Beyond regular weekly grooming, the occasional bath will keep the Slovensky Cuvac clean and looking his best. Grooming can be a wonderful bonding experience for you and your dog. The strong, fast-growing nails should be trimmed regularly with a nail clipper or grinder to avoid overgrowth, splitting, and cracking. Ears should be checked regularly to avoid a buildup of wax and debris, which can result in infection. Teeth should be brushed regularly.
Options for exercise could include play time in the backyard, preferably fenced, or being taken for walks several times a day. Exercise can also come in the form of indoor activities, like hide-and-seek, chasing a ball rolled along the floor, or learning new tricks. Certain outdoor activities like swimming, hiking, or retrieving balls can provide a good outlet for expending energy. Training for dog sports like agility, obedience, and rally can also be a great way to give your dog exercise.
The Slovensky Cuvac will do well with early training utilizing positive reinforcement training techniques.
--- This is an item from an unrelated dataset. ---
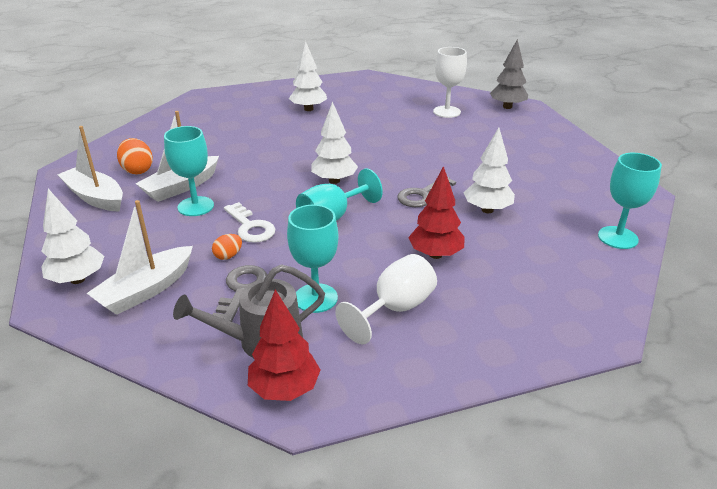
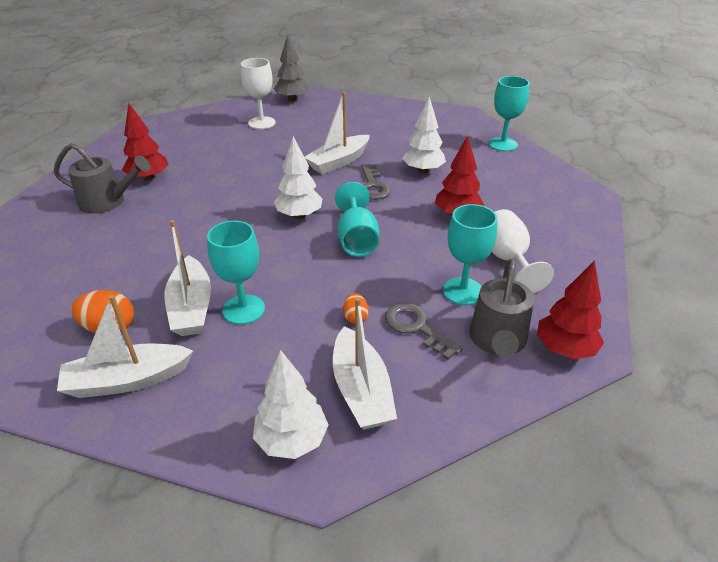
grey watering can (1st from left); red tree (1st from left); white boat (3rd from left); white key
The Slovensky Cuvac should do well on a high-quality dog food, whether commercially manufactured or home-prepared with your veterinarian’s supervision and approval. Any diet should be appropriate to the dog’s age (puppy, adult, or senior). Some dogs are prone to getting overweight, so watch your dog’s calorie consumption and weight level. Treats can be an important aid in training, but giving too many can cause obesity. Learn about which human foods are safe for dogs, and which are not. Check with your vet if you have any concerns about your dog’s weight or diet. Clean, fresh water should be available at all times.